BEGIN EXTRACTED RECORDS

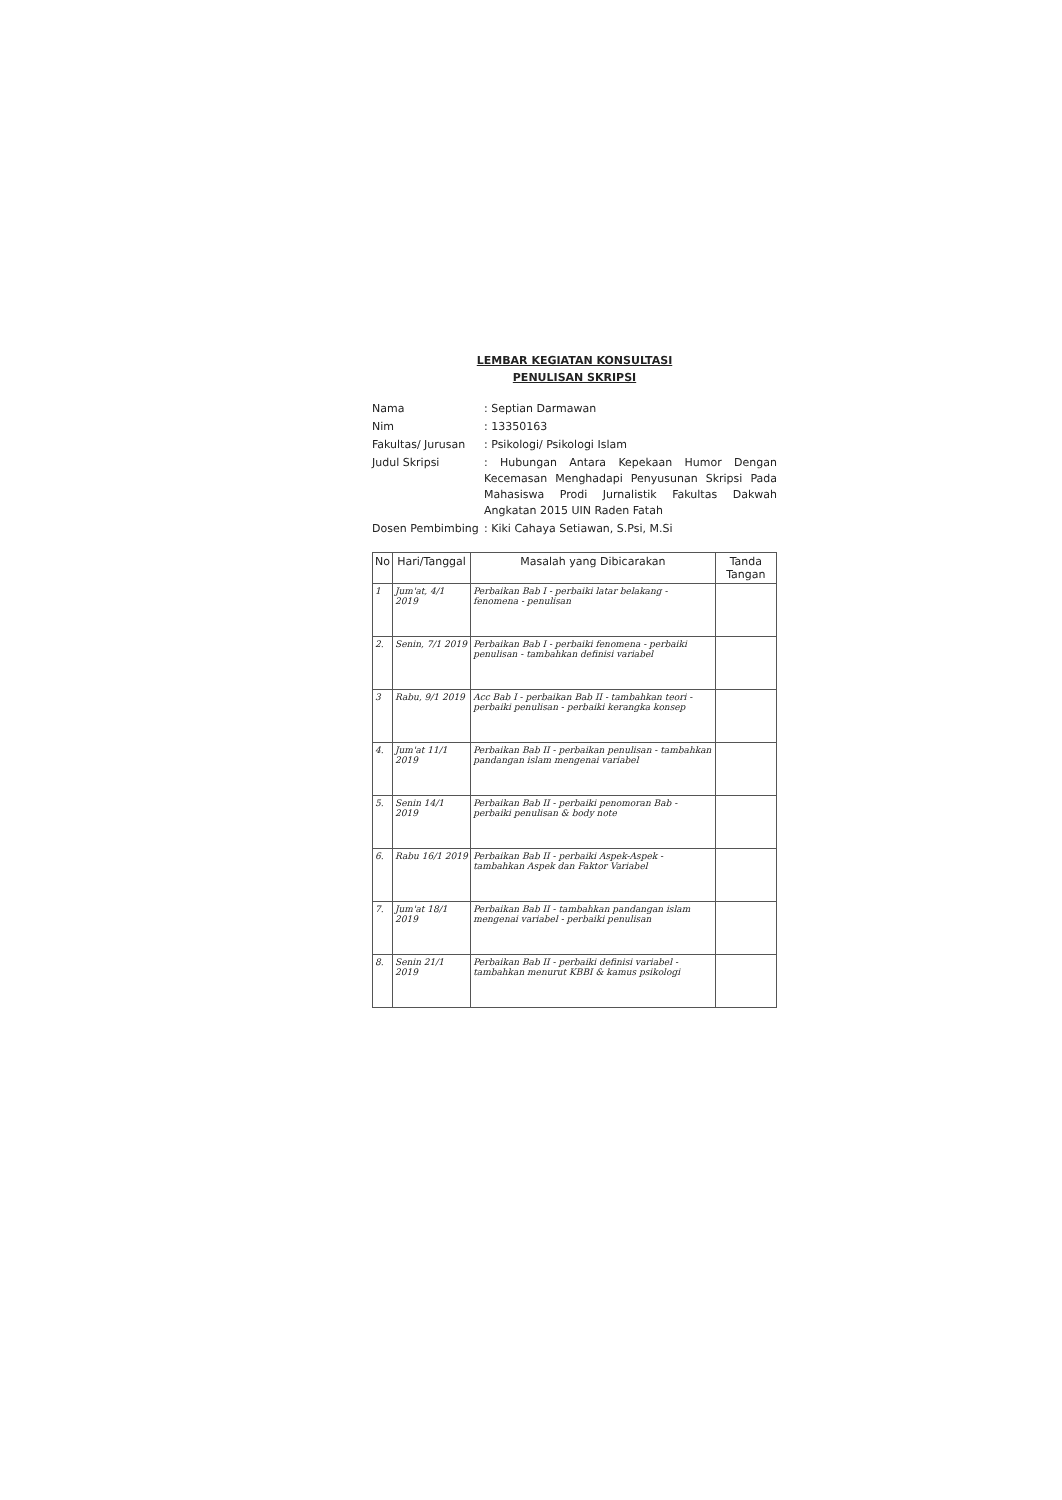LEMBAR KEGIATAN KONSULTASI
PENULISAN SKRIPSI
| Nama | : Septian Darmawan |
| Nim | : 13350163 |
| Fakultas/ Jurusan | : Psikologi/ Psikologi Islam |
| Judul Skripsi | : Hubungan Antara Kepekaan Humor Dengan Kecemasan Menghadapi Penyusunan Skripsi Pada Mahasiswa Prodi Jurnalistik Fakultas Dakwah Angkatan 2015 UIN Raden Fatah |
| Dosen Pembimbing | : Kiki Cahaya Setiawan, S.Psi, M.Si |
| No | Hari/Tanggal | Masalah yang Dibicarakan | Tanda Tangan |
| --- | --- | --- | --- |
| 1 | Jum'at, 4/1 2019 | Perbaikan Bab I - perbaiki latar belakang - fenomena - penulisan | |
| 2. | Senin, 7/1 2019 | Perbaikan Bab I - perbaiki fenomena - perbaiki penulisan - tambahkan definisi variabel | |
| 3 | Rabu, 9/1 2019 | Acc Bab I - perbaikan Bab II - tambahkan teori - perbaiki penulisan - perbaiki kerangka konsep | |
| 4. | Jum'at 11/1 2019 | Perbaikan Bab II - perbaikan penulisan - tambahkan pandangan islam mengenai variabel | |
| 5. | Senin 14/1 2019 | Perbaikan Bab II - perbaiki penomoran Bab - perbaiki penulisan & body note | |
| 6. | Rabu 16/1 2019 | Perbaikan Bab II - perbaiki Aspek-Aspek - tambahkan Aspek dan Faktor Variabel | |
| 7. | Jum'at 18/1 2019 | Perbaikan Bab II - tambahkan pandangan islam mengenai variabel - perbaiki penulisan | |
| 8. | Senin 21/1 2019 | Perbaikan Bab II - perbaiki definisi variabel - tambahkan menurut KBBI & kamus psikologi | |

END EXTRACTED RECORDS

INSTRUCTIONS FOR THE TASK
Write the data out again exactly, but without its images.

RESPONSE BOX
LEMBAR KEGIATAN KONSULTASI
PENULISAN SKRIPSI
| Nama | : Septian Darmawan |
| Nim | : 13350163 |
| Fakultas/ Jurusan | : Psikologi/ Psikologi Islam |
| Judul Skripsi | : Hubungan Antara Kepekaan Humor Dengan Kecemasan Menghadapi Penyusunan Skripsi Pada Mahasiswa Prodi Jurnalistik Fakultas Dakwah Angkatan 2015 UIN Raden Fatah |
| Dosen Pembimbing | : Kiki Cahaya Setiawan, S.Psi, M.Si |
| No | Hari/Tanggal | Masalah yang Dibicarakan | Tanda Tangan |
| --- | --- | --- | --- |
| 1 | Jum'at, 4/1 2019 | Perbaikan Bab I - perbaiki latar belakang - fenomena - penulisan | |
| 2. | Senin, 7/1 2019 | Perbaikan Bab I - perbaiki fenomena - perbaiki penulisan - tambahkan definisi variabel | |
| 3 | Rabu, 9/1 2019 | Acc Bab I - perbaikan Bab II - tambahkan teori - perbaiki penulisan - perbaiki kerangka konsep | |
| 4. | Jum'at 11/1 2019 | Perbaikan Bab II - perbaikan penulisan - tambahkan pandangan islam mengenai variabel | |
| 5. | Senin 14/1 2019 | Perbaikan Bab II - perbaiki penomoran Bab - perbaiki penulisan & body note | |
| 6. | Rabu 16/1 2019 | Perbaikan Bab II - perbaiki Aspek-Aspek - tambahkan Aspek dan Faktor Variabel | |
| 7. | Jum'at 18/1 2019 | Perbaikan Bab II - tambahkan pandangan islam mengenai variabel - perbaiki penulisan | |
| 8. | Senin 21/1 2019 | Perbaikan Bab II - perbaiki definisi variabel - tambahkan menurut KBBI & kamus psikologi | |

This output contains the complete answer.